**WHAT TO PRODUCE:**
Filter these entries, keeping only lines that hold the word "Zeitschriftentiteln".

**Collected data entries:**
◇ ◇ ◇
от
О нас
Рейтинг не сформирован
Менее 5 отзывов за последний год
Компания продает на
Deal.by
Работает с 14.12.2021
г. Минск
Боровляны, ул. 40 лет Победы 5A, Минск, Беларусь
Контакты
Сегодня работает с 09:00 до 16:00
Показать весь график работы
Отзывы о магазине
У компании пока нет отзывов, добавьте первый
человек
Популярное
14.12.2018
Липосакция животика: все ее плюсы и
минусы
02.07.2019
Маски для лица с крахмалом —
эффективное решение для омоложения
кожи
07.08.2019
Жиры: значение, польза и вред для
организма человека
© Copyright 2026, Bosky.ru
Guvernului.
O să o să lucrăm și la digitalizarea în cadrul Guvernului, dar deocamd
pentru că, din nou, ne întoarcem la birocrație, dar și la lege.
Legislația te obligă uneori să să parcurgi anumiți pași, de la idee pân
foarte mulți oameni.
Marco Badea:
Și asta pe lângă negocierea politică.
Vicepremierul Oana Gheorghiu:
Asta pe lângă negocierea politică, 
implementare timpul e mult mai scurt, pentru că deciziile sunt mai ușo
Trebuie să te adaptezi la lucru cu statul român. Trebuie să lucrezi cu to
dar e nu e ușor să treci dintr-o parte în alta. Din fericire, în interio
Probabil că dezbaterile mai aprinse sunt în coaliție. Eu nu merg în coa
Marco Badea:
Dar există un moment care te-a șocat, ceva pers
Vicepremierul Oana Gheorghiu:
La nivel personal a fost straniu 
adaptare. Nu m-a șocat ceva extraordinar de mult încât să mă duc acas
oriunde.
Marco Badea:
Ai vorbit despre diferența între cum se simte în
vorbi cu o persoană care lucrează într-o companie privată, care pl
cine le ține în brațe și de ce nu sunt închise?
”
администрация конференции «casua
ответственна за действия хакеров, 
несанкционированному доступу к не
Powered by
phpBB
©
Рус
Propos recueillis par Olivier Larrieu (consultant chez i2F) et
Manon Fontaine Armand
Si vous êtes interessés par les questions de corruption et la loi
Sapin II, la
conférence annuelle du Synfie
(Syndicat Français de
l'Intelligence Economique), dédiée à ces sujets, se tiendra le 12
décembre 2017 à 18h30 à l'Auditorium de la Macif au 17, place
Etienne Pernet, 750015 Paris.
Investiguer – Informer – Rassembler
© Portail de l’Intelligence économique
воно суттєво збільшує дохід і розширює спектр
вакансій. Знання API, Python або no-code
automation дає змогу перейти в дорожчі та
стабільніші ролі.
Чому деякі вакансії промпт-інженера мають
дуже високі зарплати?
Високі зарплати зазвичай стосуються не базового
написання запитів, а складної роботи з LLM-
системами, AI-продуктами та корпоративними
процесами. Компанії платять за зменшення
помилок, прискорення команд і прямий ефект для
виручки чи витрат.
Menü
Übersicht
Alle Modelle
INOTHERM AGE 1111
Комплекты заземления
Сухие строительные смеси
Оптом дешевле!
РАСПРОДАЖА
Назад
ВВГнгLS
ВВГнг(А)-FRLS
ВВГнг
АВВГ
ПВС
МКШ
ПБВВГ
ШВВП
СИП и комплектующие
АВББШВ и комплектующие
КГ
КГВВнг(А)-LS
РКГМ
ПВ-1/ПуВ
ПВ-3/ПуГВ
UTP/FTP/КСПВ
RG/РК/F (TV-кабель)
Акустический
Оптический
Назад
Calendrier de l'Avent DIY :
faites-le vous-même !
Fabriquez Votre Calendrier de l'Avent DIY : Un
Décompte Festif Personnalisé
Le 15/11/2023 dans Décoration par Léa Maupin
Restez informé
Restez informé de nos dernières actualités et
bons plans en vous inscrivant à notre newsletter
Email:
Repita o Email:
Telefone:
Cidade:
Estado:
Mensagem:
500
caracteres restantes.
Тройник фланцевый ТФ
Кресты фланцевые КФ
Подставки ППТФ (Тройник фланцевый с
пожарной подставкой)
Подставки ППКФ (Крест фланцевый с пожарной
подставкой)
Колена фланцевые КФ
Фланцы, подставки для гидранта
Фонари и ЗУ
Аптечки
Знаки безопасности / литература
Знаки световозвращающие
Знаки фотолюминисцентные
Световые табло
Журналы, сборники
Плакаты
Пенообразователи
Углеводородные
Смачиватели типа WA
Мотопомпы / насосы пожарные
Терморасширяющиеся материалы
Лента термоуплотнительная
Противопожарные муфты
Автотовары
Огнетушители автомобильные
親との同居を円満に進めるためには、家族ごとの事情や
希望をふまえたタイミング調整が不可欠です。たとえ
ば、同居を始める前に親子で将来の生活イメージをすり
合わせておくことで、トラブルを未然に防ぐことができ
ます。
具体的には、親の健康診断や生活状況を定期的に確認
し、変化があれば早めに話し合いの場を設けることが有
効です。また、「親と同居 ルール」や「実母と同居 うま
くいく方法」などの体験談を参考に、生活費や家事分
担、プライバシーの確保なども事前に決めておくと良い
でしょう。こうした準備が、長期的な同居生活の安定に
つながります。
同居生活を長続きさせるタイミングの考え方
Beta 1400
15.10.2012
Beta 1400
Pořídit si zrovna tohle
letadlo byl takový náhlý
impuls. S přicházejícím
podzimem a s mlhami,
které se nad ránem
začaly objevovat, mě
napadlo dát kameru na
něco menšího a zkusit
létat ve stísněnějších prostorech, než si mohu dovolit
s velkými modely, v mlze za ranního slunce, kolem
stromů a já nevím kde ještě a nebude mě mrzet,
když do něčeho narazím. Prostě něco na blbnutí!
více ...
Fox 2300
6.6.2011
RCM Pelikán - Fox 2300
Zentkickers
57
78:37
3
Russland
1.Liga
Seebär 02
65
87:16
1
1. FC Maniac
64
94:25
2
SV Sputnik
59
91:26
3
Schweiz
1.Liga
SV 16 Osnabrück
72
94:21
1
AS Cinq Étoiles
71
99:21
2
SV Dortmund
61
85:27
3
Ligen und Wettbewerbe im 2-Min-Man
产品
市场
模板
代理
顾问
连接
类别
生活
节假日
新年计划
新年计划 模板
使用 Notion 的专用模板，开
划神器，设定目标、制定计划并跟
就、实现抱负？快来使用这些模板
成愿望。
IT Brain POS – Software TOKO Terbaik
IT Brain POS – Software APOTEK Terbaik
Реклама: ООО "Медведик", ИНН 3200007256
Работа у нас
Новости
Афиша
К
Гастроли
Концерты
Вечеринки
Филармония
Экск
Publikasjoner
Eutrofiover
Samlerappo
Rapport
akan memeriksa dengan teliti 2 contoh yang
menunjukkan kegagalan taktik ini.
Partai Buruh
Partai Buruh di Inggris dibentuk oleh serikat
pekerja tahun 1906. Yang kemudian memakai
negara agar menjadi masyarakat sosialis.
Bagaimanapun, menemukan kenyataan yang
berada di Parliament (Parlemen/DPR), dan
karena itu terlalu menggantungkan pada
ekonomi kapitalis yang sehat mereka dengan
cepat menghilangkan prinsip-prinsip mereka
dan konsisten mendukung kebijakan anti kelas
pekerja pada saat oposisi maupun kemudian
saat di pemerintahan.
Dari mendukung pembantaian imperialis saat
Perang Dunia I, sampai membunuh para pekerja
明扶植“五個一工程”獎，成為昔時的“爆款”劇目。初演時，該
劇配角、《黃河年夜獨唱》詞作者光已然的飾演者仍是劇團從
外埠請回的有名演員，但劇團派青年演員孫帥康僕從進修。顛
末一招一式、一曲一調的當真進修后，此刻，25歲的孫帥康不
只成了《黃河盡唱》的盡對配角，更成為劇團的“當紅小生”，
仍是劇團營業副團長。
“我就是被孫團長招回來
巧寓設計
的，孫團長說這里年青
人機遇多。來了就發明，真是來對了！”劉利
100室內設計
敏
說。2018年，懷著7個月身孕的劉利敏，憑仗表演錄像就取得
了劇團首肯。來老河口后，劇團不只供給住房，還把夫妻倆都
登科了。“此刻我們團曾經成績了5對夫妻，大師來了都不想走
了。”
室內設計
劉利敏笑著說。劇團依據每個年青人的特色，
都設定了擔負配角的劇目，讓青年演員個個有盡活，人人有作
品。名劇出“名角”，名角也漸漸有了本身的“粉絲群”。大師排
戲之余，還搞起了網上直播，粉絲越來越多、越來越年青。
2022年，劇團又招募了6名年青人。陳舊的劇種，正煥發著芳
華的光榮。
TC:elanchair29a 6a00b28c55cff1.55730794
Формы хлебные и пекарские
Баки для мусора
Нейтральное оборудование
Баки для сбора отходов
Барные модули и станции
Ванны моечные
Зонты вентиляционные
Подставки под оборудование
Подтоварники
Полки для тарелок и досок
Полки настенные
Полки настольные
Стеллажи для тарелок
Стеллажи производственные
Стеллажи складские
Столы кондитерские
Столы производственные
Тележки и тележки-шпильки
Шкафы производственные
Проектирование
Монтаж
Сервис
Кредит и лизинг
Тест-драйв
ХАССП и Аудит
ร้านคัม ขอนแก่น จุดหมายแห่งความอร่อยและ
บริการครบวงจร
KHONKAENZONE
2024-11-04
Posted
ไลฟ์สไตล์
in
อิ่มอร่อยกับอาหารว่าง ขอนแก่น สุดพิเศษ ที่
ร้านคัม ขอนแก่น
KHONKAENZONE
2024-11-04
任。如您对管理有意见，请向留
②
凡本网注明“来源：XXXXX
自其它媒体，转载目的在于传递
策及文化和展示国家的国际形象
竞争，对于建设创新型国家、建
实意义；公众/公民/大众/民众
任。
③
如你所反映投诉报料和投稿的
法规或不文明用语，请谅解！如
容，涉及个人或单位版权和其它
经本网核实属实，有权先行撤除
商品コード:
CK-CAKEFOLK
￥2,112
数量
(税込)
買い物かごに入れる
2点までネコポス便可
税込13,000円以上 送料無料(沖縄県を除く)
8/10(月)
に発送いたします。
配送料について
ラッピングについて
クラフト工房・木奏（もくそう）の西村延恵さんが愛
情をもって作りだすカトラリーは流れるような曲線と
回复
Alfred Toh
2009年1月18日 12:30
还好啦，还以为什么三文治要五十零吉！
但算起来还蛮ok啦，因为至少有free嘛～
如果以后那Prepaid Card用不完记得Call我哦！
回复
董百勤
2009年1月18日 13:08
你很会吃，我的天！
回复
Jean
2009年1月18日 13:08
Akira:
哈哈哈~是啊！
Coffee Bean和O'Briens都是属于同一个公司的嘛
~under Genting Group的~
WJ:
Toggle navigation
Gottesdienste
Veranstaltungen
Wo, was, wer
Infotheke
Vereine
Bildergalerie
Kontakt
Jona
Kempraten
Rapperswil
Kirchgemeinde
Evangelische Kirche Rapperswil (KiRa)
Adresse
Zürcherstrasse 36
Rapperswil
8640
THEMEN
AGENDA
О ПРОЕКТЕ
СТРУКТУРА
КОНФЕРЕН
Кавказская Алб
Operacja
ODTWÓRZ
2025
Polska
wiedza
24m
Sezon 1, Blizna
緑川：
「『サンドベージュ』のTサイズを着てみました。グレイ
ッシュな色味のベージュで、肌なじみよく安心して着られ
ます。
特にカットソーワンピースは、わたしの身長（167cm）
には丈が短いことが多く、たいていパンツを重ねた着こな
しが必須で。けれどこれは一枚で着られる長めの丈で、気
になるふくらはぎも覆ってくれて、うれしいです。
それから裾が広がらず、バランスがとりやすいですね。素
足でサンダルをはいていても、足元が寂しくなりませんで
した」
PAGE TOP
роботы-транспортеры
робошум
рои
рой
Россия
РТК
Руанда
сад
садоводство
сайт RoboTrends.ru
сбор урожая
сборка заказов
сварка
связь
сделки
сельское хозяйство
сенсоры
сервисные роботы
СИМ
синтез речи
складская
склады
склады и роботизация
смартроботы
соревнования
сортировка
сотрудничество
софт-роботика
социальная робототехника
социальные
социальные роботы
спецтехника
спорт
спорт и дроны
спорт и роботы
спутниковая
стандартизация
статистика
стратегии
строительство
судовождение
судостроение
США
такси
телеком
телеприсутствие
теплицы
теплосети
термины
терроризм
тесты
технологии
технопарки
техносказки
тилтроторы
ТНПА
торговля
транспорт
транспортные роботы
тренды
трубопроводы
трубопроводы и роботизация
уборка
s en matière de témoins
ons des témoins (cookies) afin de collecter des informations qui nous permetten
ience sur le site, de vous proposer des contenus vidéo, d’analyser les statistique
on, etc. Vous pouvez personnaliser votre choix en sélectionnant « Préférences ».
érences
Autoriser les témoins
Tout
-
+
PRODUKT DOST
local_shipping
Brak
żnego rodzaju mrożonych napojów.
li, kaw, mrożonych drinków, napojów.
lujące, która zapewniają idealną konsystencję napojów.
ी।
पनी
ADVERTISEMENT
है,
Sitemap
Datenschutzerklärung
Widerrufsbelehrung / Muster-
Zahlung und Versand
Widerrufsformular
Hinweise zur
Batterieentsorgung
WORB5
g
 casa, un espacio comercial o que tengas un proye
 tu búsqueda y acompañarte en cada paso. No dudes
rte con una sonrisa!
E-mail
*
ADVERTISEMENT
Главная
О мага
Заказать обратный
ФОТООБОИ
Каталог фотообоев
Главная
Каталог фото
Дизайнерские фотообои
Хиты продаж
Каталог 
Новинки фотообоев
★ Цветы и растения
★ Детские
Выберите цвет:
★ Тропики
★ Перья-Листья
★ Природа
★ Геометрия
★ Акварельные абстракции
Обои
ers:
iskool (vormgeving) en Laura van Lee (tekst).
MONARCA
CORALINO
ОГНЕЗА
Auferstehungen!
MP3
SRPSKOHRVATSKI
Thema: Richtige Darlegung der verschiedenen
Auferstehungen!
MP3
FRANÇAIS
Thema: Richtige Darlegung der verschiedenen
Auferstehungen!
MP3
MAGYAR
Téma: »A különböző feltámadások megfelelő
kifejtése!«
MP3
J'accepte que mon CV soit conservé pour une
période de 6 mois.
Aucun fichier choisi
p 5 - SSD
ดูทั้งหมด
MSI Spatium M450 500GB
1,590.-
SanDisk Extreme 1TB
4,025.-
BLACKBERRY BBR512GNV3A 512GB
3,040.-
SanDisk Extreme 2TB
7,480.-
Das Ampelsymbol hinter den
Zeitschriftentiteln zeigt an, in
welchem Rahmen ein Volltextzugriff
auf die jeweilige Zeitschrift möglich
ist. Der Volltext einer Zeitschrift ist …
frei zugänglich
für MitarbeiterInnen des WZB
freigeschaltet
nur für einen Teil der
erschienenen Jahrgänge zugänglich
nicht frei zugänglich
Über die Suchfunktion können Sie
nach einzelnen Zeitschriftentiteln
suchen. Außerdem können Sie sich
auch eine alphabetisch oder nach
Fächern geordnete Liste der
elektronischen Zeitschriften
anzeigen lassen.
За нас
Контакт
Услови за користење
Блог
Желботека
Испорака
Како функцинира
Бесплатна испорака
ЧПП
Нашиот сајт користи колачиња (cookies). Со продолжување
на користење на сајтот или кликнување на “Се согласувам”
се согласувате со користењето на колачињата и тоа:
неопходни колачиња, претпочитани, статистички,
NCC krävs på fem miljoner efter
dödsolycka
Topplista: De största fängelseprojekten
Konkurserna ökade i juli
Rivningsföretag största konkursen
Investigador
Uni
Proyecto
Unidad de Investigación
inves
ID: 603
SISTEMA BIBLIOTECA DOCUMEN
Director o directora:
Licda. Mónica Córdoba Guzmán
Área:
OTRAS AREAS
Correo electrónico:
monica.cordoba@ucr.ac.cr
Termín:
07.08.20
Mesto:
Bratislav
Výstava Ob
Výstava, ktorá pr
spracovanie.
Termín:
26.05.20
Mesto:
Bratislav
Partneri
◇ ◇ ◇
**RESPONSE FOR THIS EXERCISE:**
Zeitschriftentiteln zeigt an, in
nach einzelnen Zeitschriftentiteln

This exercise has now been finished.